Hiltz had previously argued the citizenship requirement put the city in violation of federal law and unfairly discriminated against immigrants. 

The Department of Justice has penalized other Front Range law enforcement agencies for maintaining citizenship requirements in recent years, including the Arapahoe County Sheriff’s Office in 2013, and the Denver Sheriff’s Department three years later.

There are only four other agencies in the state that preclude non-U.S. citizens from applying to civil service jobs: the police departments in Denver, Loveland, and Pueblo, and the Adams County Sheriff’s Office, according to city documents.

The largest pool of immigrant applicants will likely be I-9 visa holders, Aurora Police Division Chief Harry Glidden told a city council policy committee earlier this year. 

Recruits will still have to pass a federal Criminal Justice Information Services background check, Glidden said.

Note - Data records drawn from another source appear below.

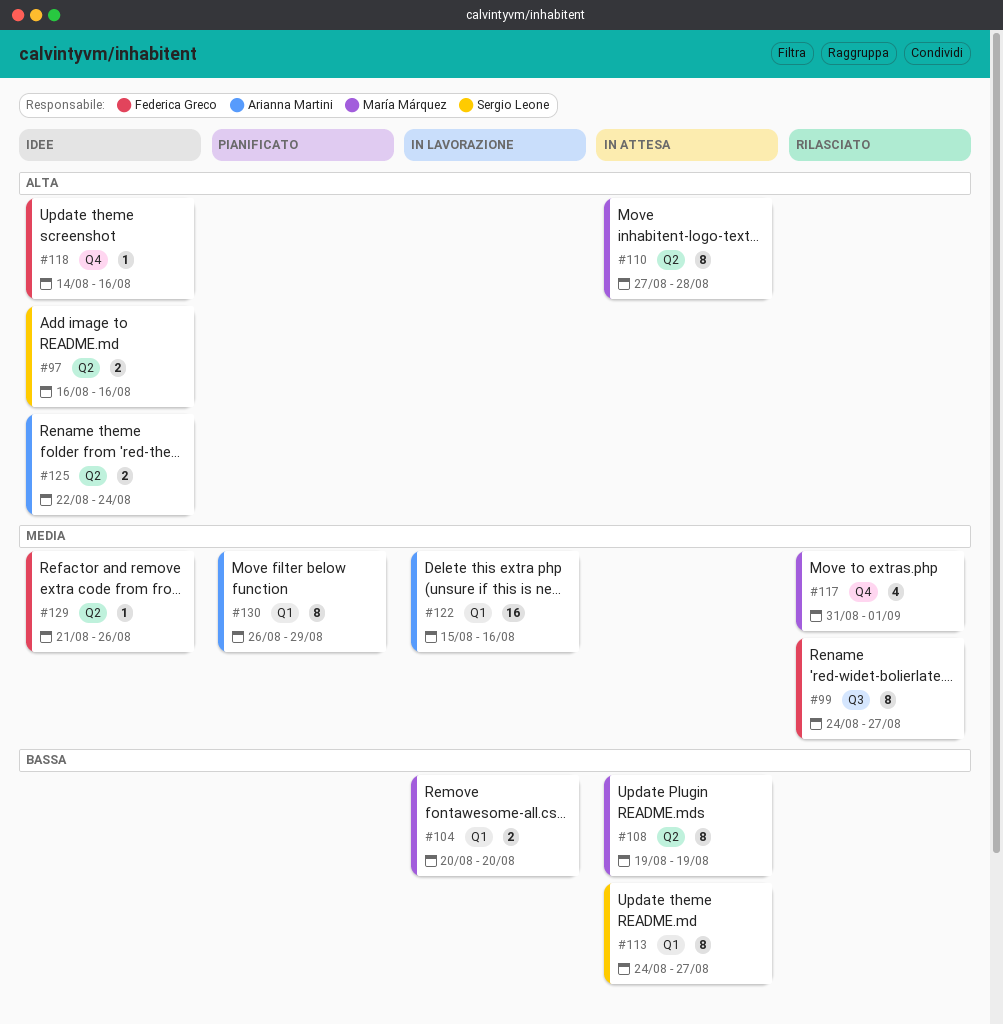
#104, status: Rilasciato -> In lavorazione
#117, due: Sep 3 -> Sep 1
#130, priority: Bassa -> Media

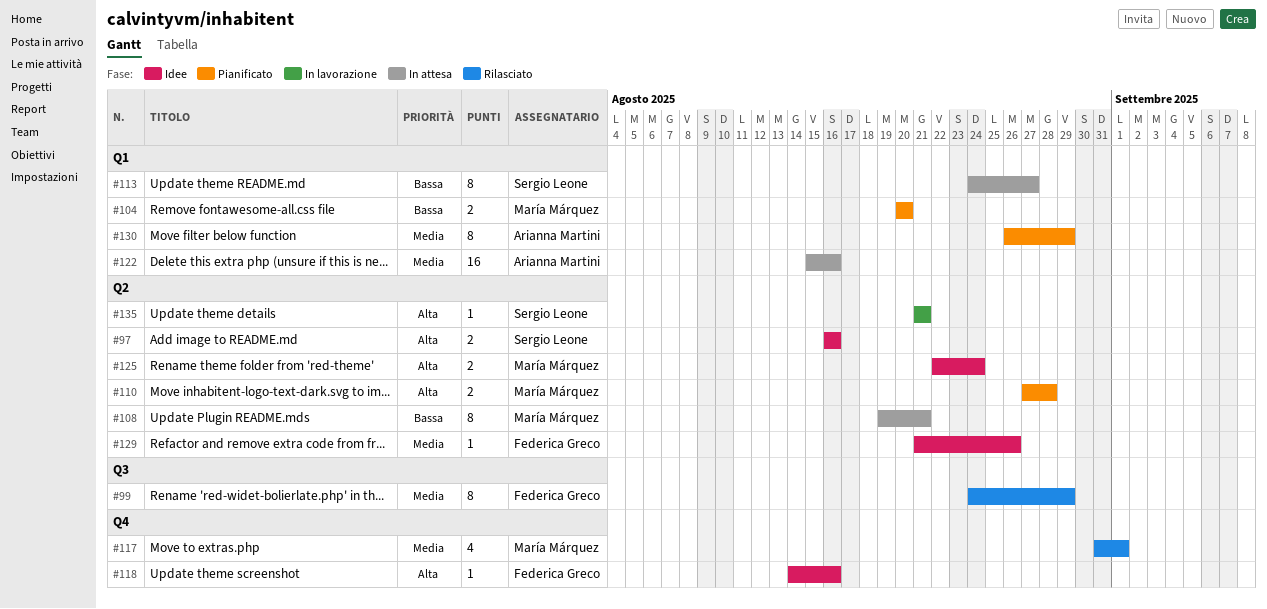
#99, due: Aug 27 -> Aug 29
#104, status: In lavorazione -> Pianificato
#108, due: Aug 19 -> Aug 21
#110, status: In attesa -> Pianificato
#110, estimate: 8 -> 2
#122, status: In lavorazione -> In attesa
#125, owner: Arianna Martini -> María Márquez
#135: none -> present

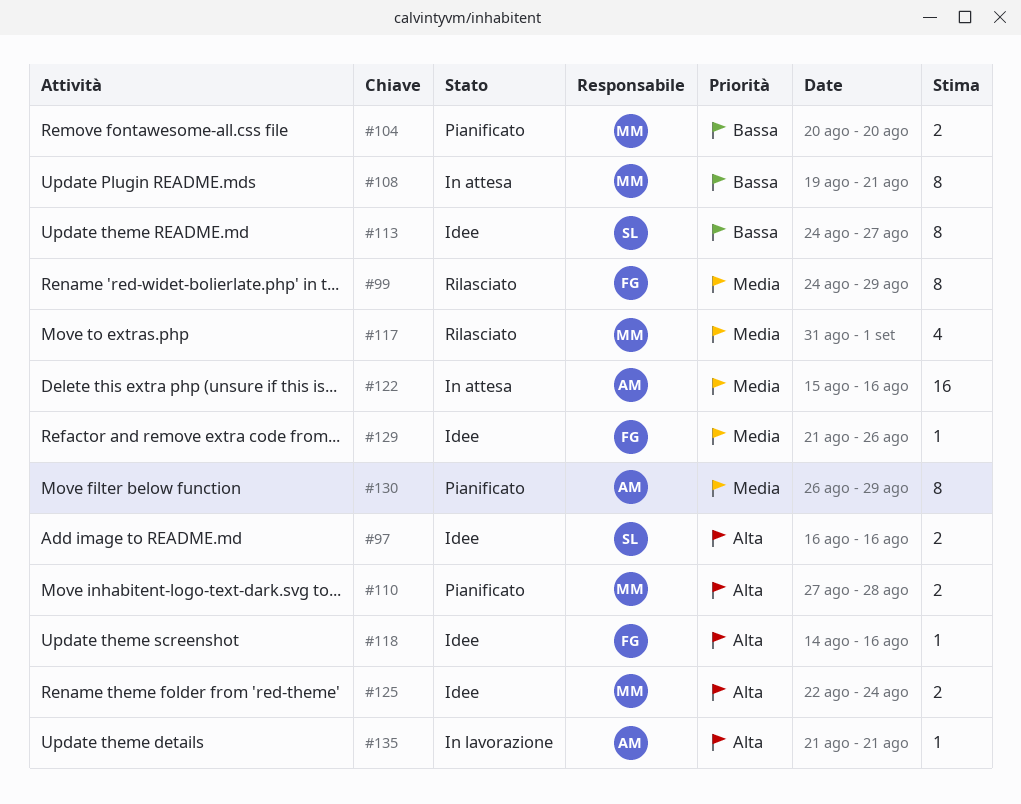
#113, status: In attesa -> Idee
#135, owner: Sergio Leone -> Arianna Martini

Officials have said the widened applicant pool could make Aurora a national magnet for qualified, foreign workers as most large police police departments around the country don’t allow immigrants to apply. When Aurora police asked 25 major city police departments across the country about their citizenship requirements earlier this year, only three of them said they can hire immigrants with I-9 visas.

The new rule took effect immediately following the vote. 

Sherri-Jo Stowell, spokeswoman for Aurora Fire Rescue, said the new stipulation could have a quick impact for that department’s recruiting efforts; Aurora Fire opens a new application cycle on Monday.